I don't have access to any of those kits at the moment, but as time goes by I will add more stuff to the chart that will include the numbers from new reviews.  You may find some of the other information available in other reviews here at TPU, or at least have those kits compared to stock cooling, which you can use to compare this unit to stock cooling.


----------



## xnox202 (Sep 28, 2007)

I have mixed feelings for this kit and the Swiftech H20 120 Compact.


----------



## t_ski (Sep 28, 2007)

One advantage of the Swiftech kit would be that the hot air exhausted by the radiator won't be going inside the case.


----------



## Fluxcore (Nov 3, 2007)

It would be very easy to put this in a box outside the case.
I just got one for my new 5000+ Black build and i am going
to try it outside and inside.I am also going to add a extra
rad inside a Antec P182 and see what that will do.
The only thing holding me up rite now is video cards.
8800 GT X 2 or the new offering from ATI when it comes
out in the next few weeks?


----------



## Gallatin (Nov 3, 2007)

i use aio-s80dp which is i must say much beter than scythe infinity. 
my next cooler i want to be the "big water 760i"  the price and size is perfect.
my question is. there is really a some kind of danger using a water cooler?


----------



## t_ski (Nov 3, 2007)

Welcome to TPU.

Your idea sounds good.  Make sure to post some pics in the Project Logs subforum when you get it together.


----------



## t_ski (Nov 3, 2007)

Gallatin said:


> i use aio-s80dp which is i must say much beter than scythe infinity.
> my next cooler i want to be the "big water 760i"  the price and size is perfect.
> my question is. there is really a some kind of danger using a water cooler?



The danger is when the installation is done wrong and coolant leakes into your system or something breaks like the pump, and then the cooling system isn't doing its job.  Something like this Thermaltake kit makes it much easier, as installation is very simple.


----------



## Gallatin (Nov 3, 2007)

ok thanks. about cable managment? (and tubes) can i "play" with them so i can hide them?


----------



## Fluxcore (Nov 3, 2007)

yes you can Hide the tube but you should remember that every 90Deg. bend is = to about
1 Foot of tube .


----------



## Gallatin (Nov 4, 2007)

that is about ~33cm. so if i want good hiding for the tube it must "circle" the frame of the case (thermaltake soprano).....
....CM stacker (832? black) is coming faster than i thought.


----------



## Fluxcore (Nov 4, 2007)

Well I got some bad news for anyone that wants to install
the Thermaltake Bigwater 760i in a Antec P182.
It wont fit.I just tryed it and it is Way to long to
go in .


----------



## t_ski (Nov 5, 2007)

Is the metal chassis of the Bigwater too long, or is it just the hoses?

Worse case senario you could see if it comes apart and pick up some extra tubing, and just use it like a regular wc kit.


----------



## Fluxcore (Nov 6, 2007)

Well the pump hits the motherboard its about 1.5in too long for the ANTEC P182,this is probley going to be a problem with all/most of the ANTEC bottom powersupley cases
But any way i just used a 16watt SCSI CDRom External case and mounted it on 
that.I have a 40watt one here as well but 16 watts
runs it fine.
My 5000+ black runs at 31deg c overclocked by 20%.

Task brief ▸ Say whether each statement agrees with the thread above, giving yes or no and quoting the words of the thread that decide it. 1. Fluxcore found that the Bigwater 760i fits inside an Antec P182. 2. t_ski says that installing the Thermaltake kit is very simple. 3. Fluxcore's 5000+ Black runs at 31 degrees C while overclocked by 20%.

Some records
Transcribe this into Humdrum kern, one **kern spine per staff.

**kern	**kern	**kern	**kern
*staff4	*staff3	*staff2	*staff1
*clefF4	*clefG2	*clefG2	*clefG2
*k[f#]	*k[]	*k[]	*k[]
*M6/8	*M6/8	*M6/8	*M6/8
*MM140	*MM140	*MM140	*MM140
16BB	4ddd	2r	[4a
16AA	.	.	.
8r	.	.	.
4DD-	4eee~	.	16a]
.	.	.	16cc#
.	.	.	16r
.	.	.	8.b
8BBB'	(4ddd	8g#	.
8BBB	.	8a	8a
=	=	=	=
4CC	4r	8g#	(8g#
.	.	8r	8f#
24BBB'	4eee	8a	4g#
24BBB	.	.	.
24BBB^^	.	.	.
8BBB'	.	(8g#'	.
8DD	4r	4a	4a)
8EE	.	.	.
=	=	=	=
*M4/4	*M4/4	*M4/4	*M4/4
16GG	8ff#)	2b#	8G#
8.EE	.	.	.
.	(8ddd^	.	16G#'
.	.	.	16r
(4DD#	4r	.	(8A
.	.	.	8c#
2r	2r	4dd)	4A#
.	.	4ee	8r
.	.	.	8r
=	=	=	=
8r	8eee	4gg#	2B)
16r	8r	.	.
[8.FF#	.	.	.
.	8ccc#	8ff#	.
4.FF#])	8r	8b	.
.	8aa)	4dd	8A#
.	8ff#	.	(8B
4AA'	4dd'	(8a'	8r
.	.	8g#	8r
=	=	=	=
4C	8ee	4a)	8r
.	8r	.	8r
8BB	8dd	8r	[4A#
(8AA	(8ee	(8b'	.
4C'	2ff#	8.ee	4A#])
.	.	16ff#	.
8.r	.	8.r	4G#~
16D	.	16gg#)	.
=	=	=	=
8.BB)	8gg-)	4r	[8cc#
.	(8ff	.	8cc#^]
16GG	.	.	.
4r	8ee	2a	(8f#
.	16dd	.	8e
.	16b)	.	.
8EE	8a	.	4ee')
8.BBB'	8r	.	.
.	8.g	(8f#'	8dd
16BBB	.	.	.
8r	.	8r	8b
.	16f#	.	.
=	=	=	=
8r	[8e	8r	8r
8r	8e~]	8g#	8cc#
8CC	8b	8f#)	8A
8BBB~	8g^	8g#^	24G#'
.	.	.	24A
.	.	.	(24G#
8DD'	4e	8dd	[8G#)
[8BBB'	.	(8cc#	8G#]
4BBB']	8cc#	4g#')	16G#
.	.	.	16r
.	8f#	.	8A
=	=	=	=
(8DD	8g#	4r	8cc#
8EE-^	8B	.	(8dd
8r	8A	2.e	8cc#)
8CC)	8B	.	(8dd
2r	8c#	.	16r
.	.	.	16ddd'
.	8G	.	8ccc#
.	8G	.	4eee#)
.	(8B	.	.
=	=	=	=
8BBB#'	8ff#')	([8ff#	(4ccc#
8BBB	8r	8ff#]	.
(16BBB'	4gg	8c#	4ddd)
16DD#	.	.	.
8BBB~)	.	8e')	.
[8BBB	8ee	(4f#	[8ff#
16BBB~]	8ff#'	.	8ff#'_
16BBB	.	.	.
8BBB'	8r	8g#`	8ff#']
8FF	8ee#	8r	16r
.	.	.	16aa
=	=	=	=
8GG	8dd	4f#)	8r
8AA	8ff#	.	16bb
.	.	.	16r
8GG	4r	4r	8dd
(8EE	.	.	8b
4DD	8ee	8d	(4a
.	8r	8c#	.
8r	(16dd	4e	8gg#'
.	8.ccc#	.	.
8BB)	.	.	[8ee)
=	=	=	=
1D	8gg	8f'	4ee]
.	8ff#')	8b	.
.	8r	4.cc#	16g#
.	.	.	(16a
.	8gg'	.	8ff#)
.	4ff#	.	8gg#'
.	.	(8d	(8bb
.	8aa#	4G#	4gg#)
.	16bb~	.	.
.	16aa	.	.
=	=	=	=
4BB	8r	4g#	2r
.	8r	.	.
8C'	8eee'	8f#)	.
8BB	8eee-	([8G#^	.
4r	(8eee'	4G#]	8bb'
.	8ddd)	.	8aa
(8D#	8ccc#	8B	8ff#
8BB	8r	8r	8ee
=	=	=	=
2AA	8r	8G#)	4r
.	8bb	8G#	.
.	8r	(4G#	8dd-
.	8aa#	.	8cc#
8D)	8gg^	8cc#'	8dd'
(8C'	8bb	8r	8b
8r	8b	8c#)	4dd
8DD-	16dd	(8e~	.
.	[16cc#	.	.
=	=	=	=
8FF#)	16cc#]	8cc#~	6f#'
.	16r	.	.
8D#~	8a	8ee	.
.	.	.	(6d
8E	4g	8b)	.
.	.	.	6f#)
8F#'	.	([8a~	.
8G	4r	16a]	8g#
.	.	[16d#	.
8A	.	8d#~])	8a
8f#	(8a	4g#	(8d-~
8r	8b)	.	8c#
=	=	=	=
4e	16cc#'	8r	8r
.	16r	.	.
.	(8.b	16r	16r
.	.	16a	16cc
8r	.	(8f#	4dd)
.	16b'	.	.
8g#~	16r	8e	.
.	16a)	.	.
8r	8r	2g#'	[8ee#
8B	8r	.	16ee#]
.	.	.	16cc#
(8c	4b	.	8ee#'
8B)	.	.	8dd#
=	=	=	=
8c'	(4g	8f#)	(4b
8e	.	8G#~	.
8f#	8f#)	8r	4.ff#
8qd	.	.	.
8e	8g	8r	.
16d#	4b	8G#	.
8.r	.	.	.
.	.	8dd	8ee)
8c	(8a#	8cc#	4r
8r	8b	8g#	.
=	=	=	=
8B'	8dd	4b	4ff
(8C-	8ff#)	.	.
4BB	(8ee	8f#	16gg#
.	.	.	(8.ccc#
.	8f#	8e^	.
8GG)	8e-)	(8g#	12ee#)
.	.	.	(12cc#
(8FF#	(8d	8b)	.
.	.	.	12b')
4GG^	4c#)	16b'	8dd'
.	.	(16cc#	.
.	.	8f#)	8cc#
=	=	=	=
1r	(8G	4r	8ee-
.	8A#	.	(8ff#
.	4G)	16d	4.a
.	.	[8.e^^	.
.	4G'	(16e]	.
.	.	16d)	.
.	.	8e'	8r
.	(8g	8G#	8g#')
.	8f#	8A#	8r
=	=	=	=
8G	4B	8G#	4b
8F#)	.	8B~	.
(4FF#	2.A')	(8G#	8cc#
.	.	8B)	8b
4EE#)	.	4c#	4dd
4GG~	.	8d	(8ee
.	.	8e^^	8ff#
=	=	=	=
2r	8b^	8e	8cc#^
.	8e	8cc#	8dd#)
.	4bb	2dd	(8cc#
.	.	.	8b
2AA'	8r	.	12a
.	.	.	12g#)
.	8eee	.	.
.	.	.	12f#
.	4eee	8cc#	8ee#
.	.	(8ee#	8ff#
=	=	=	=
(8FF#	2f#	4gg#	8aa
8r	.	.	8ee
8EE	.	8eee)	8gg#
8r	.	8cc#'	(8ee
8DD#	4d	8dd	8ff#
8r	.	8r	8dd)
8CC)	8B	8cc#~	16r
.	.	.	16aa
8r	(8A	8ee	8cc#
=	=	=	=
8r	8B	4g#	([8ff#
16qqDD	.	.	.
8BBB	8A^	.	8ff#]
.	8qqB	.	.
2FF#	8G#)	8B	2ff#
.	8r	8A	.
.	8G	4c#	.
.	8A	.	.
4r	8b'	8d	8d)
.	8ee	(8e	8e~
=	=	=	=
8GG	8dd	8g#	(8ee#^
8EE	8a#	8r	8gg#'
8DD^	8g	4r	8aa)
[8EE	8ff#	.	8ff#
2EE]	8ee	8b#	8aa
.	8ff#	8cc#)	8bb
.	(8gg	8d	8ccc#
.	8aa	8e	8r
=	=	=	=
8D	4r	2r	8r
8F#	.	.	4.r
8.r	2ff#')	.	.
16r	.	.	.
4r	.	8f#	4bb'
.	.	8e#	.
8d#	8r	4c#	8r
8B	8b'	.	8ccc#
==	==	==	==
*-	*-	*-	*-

Problem solution ▸
1. No: "It wont fit"
2. Yes: "as installation is very simple"
3. Yes: "My 5000+ black runs at 31deg c overclocked by 20%"